[Dataset entries]
# # # #
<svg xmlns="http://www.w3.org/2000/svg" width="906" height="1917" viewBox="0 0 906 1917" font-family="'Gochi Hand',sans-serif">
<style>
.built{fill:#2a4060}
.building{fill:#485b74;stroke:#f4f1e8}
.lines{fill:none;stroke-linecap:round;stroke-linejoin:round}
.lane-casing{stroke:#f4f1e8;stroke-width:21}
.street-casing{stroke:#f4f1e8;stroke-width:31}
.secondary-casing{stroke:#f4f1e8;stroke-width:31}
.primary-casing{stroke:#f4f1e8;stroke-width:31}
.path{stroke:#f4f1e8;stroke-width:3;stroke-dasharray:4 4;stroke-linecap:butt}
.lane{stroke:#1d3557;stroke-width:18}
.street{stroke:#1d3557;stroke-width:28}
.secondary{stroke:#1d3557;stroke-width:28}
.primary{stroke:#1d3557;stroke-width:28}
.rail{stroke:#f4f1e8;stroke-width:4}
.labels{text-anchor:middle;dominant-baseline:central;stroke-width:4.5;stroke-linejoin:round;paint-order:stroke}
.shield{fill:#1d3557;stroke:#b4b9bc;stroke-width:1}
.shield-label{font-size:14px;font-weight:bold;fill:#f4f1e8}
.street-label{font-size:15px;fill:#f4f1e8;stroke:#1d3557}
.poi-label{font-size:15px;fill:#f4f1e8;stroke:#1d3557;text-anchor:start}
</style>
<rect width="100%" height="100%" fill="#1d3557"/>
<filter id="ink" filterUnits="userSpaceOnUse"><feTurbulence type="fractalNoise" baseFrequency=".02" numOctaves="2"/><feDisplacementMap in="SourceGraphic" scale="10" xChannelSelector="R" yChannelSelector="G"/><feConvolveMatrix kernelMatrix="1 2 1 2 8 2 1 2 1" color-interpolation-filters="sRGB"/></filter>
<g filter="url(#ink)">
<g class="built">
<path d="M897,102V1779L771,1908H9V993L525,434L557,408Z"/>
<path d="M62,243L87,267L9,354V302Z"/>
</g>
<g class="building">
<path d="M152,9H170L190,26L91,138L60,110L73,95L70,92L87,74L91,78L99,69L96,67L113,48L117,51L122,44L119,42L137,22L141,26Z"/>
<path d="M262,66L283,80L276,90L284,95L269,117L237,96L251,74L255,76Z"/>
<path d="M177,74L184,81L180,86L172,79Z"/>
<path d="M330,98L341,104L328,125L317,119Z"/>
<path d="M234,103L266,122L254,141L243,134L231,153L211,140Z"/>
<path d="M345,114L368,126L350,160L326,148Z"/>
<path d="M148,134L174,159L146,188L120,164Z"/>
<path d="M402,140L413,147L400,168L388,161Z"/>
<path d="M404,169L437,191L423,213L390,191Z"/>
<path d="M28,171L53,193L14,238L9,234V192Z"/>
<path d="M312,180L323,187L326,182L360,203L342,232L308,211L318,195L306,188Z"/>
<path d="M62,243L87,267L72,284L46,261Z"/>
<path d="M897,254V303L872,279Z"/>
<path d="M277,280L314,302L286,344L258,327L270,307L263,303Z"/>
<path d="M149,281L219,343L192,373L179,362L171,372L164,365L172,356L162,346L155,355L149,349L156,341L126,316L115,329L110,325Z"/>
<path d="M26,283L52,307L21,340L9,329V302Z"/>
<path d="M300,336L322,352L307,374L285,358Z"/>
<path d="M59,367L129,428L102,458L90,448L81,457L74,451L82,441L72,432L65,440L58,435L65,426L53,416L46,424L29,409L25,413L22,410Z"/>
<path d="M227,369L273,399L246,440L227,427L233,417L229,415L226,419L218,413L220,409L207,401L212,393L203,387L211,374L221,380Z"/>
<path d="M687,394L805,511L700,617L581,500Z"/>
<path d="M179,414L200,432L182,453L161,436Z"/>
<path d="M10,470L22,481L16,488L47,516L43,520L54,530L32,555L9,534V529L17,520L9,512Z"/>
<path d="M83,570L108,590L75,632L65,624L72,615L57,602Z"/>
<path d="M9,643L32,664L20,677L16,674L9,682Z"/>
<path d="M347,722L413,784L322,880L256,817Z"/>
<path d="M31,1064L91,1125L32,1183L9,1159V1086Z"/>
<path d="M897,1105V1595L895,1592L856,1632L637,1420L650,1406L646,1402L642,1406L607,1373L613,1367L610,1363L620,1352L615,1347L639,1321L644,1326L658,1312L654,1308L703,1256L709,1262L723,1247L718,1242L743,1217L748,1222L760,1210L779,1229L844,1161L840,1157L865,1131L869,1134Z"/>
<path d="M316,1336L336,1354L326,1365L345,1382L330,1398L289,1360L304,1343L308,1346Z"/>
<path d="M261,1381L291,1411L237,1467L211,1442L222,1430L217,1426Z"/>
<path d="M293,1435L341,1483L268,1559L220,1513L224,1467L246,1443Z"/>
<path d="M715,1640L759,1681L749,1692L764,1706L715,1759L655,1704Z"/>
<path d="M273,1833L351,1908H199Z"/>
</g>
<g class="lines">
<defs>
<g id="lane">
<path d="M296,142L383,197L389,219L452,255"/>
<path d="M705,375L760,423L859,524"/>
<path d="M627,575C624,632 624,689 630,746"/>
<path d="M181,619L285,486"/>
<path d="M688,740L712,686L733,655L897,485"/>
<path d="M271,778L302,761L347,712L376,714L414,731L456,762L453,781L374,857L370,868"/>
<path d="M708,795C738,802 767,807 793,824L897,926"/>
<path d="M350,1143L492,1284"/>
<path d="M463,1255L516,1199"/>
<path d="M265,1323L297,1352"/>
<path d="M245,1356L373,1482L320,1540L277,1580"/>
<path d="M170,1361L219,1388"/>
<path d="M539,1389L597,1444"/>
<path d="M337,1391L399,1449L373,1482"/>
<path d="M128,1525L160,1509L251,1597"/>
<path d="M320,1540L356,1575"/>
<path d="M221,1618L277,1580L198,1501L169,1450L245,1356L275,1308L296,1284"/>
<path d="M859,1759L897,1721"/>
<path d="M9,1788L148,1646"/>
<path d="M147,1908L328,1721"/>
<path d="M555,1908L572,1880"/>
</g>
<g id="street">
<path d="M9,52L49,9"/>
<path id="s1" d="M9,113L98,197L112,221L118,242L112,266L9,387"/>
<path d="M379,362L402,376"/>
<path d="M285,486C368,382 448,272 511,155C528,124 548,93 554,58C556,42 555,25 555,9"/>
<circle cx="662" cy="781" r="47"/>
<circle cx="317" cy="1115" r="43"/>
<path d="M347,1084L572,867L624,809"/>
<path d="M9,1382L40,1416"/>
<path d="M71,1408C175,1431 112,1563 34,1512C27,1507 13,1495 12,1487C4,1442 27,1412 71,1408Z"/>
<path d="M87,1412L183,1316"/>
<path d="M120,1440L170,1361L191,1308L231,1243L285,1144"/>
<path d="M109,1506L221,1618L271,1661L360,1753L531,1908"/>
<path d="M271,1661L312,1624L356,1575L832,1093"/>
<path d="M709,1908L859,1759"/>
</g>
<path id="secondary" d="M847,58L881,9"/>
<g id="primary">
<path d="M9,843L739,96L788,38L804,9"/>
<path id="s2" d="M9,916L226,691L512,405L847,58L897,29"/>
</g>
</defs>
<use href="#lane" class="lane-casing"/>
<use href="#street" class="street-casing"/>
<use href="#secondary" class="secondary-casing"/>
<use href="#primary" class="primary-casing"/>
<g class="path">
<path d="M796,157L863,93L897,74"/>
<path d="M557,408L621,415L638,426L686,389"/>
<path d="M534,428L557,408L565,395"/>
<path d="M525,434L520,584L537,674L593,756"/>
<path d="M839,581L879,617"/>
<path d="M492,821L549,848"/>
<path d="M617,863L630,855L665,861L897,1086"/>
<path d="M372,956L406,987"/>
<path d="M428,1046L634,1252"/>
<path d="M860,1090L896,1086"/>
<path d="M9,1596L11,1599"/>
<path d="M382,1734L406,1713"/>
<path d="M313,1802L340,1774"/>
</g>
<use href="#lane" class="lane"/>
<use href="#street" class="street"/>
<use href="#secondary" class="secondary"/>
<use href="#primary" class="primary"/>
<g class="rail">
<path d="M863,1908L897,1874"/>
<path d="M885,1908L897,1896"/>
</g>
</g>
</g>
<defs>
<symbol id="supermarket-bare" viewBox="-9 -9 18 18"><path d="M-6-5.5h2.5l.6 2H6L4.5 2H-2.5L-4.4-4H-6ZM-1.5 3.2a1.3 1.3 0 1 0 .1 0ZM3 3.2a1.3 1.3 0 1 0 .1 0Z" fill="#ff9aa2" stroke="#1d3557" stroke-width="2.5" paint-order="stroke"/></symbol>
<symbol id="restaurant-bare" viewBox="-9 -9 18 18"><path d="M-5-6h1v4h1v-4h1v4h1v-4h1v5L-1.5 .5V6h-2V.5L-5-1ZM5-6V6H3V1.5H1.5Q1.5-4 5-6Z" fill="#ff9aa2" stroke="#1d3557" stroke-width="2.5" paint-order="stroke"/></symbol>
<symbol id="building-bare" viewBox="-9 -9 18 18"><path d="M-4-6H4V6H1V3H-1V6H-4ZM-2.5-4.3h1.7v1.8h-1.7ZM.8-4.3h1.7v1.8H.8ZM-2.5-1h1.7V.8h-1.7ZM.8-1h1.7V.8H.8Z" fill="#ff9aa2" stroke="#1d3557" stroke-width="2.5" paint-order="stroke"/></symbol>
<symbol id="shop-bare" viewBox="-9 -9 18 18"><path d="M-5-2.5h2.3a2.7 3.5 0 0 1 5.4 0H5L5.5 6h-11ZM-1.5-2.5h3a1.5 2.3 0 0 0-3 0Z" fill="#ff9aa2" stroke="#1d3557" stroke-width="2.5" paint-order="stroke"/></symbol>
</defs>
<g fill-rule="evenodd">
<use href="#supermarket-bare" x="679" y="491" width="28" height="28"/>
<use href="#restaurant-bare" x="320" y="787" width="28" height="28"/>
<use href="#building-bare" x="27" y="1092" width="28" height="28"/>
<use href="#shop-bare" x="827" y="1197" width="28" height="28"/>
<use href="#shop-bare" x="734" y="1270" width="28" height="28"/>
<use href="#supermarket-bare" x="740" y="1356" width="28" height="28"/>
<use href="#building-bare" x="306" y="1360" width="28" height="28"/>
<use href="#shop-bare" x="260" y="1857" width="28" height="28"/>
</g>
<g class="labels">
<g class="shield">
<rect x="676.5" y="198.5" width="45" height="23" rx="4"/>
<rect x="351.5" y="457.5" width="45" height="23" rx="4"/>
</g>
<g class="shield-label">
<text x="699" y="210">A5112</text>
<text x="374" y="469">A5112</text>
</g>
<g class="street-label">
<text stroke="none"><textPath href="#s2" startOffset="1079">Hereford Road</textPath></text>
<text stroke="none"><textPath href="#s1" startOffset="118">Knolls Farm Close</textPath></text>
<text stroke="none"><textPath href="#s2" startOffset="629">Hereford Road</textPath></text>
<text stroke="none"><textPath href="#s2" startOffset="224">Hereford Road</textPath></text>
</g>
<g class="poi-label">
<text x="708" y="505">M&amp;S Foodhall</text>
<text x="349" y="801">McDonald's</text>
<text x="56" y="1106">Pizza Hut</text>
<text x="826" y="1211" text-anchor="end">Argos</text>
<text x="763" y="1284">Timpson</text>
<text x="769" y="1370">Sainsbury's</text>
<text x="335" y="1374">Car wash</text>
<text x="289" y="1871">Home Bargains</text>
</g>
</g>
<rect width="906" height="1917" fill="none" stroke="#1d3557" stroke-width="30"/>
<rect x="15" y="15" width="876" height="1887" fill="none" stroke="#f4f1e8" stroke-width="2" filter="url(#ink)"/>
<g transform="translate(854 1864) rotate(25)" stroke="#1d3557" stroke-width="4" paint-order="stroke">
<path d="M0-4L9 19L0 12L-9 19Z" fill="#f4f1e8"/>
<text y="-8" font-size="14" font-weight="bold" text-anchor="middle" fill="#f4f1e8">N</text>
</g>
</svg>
# # # #
Find the word "lines" in the entries above, then copy each line that holds it.

.lines{fill:none;stroke-linecap:round;stroke-linejoin:round}
<g class="lines">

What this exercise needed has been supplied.